レストラン マルゼン
レストラン マルゼンの文章は、過去形で書かなければならないのが残念です。マルゼンのハヤシライスと言えば、書店丸善の創業者である早矢仕(はやし)さんが日本で初めて作り、料理名のもとになったとの説があるほど歴史深いなものですが、ビル建て替えのために閉店してしまいました。小屋みたい(失礼!)にひっそりと屋上に建っていたあの店にはもう行けないのです。なお、ハヤシライスは 上野精養軒 が発祥との説もあります。
最近ハヤシライスを全然食べていないのですが、「ちょっと重いかな」と感じてしまうくらいコッテリとした濃厚ソースが、ハヤシライスはデミグラスソースから作られることを思い出させてくれました。今まで食べてきたボヤっとした甘い味しかしないハヤシライスとは、別の料理です。このソースは牛スジ肉をベースにして2週間(2日間ではありませんよ!)も煮込み、バナナやリンゴを隠し味にして作るそうです。これだけ手間をかけているのにもかかわらず、900円に抑えているということに驚きです。
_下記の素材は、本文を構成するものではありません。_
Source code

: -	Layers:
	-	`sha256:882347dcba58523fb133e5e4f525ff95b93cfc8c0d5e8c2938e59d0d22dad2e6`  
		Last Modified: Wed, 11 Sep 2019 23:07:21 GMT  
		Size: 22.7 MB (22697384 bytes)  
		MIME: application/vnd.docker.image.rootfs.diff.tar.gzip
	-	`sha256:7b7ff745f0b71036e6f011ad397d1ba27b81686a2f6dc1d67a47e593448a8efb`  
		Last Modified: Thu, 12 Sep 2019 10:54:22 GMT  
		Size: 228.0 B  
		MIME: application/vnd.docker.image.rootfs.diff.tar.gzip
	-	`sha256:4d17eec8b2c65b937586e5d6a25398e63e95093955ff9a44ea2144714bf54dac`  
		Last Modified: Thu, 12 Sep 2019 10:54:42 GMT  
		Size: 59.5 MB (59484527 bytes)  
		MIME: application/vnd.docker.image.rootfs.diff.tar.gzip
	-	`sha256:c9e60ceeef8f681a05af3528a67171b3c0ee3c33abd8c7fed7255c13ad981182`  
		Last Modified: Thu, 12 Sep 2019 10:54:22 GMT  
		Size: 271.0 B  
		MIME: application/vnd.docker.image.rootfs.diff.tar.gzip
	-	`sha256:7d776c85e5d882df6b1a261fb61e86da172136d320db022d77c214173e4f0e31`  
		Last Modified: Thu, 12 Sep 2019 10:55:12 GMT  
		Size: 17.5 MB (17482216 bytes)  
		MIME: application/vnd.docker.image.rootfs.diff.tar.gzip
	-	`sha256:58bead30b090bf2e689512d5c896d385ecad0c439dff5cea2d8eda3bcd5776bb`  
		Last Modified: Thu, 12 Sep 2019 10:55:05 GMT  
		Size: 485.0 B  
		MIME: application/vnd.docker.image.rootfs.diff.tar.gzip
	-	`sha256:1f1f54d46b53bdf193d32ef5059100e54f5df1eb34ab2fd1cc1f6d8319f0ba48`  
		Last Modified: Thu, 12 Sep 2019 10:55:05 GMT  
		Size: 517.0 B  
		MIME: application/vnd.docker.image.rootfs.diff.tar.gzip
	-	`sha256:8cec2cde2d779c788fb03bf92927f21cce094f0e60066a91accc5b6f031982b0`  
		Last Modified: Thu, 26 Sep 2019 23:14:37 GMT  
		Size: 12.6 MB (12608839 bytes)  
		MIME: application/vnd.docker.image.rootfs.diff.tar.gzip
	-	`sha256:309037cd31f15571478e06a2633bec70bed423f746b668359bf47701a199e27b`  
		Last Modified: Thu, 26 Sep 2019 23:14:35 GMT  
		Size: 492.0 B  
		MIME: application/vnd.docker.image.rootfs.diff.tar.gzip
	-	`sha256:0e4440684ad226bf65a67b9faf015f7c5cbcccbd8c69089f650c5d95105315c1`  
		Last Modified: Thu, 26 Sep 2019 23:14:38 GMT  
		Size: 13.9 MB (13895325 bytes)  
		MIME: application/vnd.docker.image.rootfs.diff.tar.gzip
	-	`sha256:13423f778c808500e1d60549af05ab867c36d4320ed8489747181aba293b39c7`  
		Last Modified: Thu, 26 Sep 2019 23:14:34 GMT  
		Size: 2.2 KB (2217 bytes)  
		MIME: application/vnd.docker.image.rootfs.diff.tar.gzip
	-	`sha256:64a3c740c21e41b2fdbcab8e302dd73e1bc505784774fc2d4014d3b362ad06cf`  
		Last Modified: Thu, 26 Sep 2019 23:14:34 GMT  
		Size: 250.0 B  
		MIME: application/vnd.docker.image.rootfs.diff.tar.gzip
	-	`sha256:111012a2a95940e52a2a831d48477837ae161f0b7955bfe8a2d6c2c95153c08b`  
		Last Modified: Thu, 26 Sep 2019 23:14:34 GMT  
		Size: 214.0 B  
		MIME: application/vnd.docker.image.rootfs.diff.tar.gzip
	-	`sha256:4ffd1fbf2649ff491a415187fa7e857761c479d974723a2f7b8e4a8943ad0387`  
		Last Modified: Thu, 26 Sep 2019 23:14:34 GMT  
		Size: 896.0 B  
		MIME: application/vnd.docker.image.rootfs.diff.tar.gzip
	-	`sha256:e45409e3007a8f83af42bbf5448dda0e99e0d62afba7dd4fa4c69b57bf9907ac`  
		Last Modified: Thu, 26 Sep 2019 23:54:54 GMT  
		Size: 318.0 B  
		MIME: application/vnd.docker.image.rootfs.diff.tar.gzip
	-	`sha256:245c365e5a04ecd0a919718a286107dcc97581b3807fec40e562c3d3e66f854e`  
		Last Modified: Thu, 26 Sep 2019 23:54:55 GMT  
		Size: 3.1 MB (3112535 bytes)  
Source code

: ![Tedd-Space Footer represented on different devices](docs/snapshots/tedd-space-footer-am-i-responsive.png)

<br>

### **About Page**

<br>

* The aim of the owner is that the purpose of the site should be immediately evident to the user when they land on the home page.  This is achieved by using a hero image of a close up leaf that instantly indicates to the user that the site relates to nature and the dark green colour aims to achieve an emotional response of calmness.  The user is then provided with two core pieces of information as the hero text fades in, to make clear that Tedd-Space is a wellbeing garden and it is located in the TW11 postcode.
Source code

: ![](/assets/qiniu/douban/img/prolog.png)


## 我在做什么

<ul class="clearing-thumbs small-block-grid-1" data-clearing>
丸善のハヤシライスは今でも 丸の内オアゾ 4階で食べられますが、店の雰囲気やメニューの価格帯が異なります。日本橋ではサラダ付きで900円でしたが、丸の内では単品で1,000円となっています。また、グリーンピースだったトッピングも刻みパセリになっています。ここに掲載されている写真とは違うものであることを、ご了承ください。